Pourquoi l’or noir du pétrole ne peut plus sauver le Nigéria

2023, Le monde qui vient (46/56). L’économie nigériane s’enfonce dans la crise, la croissance s’annonce poussive, alors Les Nigérians doivent désigner le 25 février le successeur du président Muhammadu Buhari. 

Le sort de l’Afrique subsaharienne est lié à celui du Nigeria. Un Sud-Saharien sur six est nigérian, et l’économie nigériane est la plus importante du continent. Un Nigeria prospère tire ses voisins vers le haut; s’il trébuche, il les entraîne dans sa chute. Il est donc problématique de constater que de 2015 à 2020 la croissance économique a été si lente que les Nigérians ordinaires se sont appauvris en termes réels.

Une partie du problème provient de la baisse du prix des matières premières en 2015. Mais l’essentiel des dégâts a été auto-infligé. En 2019, le gouvernement a fermé les frontières terrestres à la totalité des marchandises, officiellement pour empêcher les contrebandiers de concurrencer les producteurs locaux.

Il s’en est suivi une hausse de l’inflation. Les efforts déployés pour soutenir le taux de change a rendu difficile pour les entreprises d’importer des composants de base. La banque centrale dût dévaluer le naira à de multiples reprises. Et puis est arrivée la pandémie.

Post-rebond pandémique

Dans ces ténèbres, quelques lueurs d’espoir: en 2021 et 2022, la croissance a légèrement accéléré, boostée par le rebond post-pandémique et un prix du pétrole en hausse. Les start-up florissent à Lagos, la capitale commerciale. Nollywood, le rival d’Hollywood, produit environ 2.500 films par an, ce qui en fait en volume la deuxième industrie cinématographique mondiale.

Pourtant les stars économiques sont trop peu nombreuses et trop concentrées à Lagos pour tirer vers le haut la majorité des 220 millions d’habitants du pays.

Des candidats à la présidentielle corrompus

Susciter un boom de plus grande ampleur exigerait de sérieuses réformes économiques. L’élection présidentielle de février devrait voir la fin de la présidence faillie de Muhammadu Buhari, mais les autres candidats sont tous issus de la même clique d’élites kleptocratiques.

Et les deux principaux partis promeuvent les mêmes politiques « étatiques, protectionnistes et souvent contre-productives », met en garde Matthew Page, du cercle de réflexion Chatham House.

L’insécurité généralisée entrave également la croissance.

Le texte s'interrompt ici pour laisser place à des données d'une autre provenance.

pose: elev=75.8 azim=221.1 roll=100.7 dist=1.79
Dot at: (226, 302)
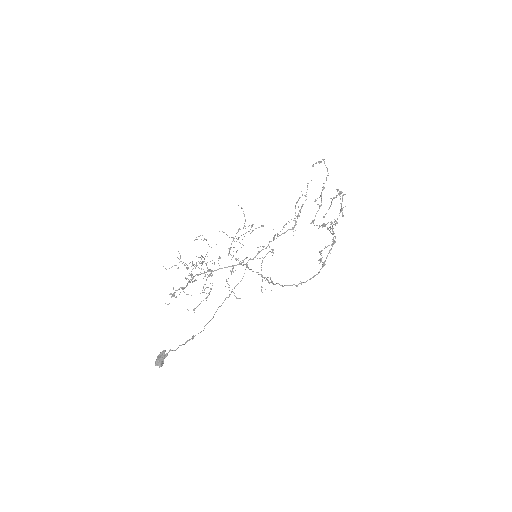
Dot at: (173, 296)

Dans le nord-est, le groupe djihadiste Etat islamique en Afrique de l’Ouest a progressé en direction de la capitale, Abuja. Dans le nord-ouest, les milices ciblent les civils pour les kidnapper ou leur extorquer de l’argent.

Argent facile

Des questions économiques plus terre-à-terre n’augurent également rien de bon. L’inflation a frôlé les 20% en juillet, un record depuis dix-sept ans. La réduire exigera des hausses d’impôts et un refroidissement de l’économie.

Le service de la dette est lui aussi préoccupant du fait que le gouvernement ne collecte que très peu de recettes fiscales. Même un boom prolongé des prix du pétrole pourrait ne pas constituer une bonne nouvelle. Bénéfique pour la balance des comptes courants et la croissance, il rognerait le portefeuille des consommateurs.

Plus gros producteur africain de pétrole, le Nigéria subventionne le carburant. Mais le coût de cette mesure est supérieur au supplément de recettes généré par les prix élevés du brut – l’effet net est « nul ou négatif », selon le ministre des Finances.

Tout cela pourrait amener le gouvernement à supprimer les subventions, libérant ainsi des ressources pour des secteurs ayant une meilleure chance de booster la croissance, comme les infrastructures et l’éducation.

Sur le long terme, l’importance déclinante du pétrole pourrait pousser le Nigeria à s’éloigner de son modèle actuel, dans lequel les élites se disputent le gâteau de l’or noir tout en ignorant leurs concitoyens. Sans l’argent facile du pétrole, elles devront développer le reste de l’économie. Hélas, il est plus probable que l’année 2023 soit marquée par une croissance poussive ponctuée de violences dévastatrices.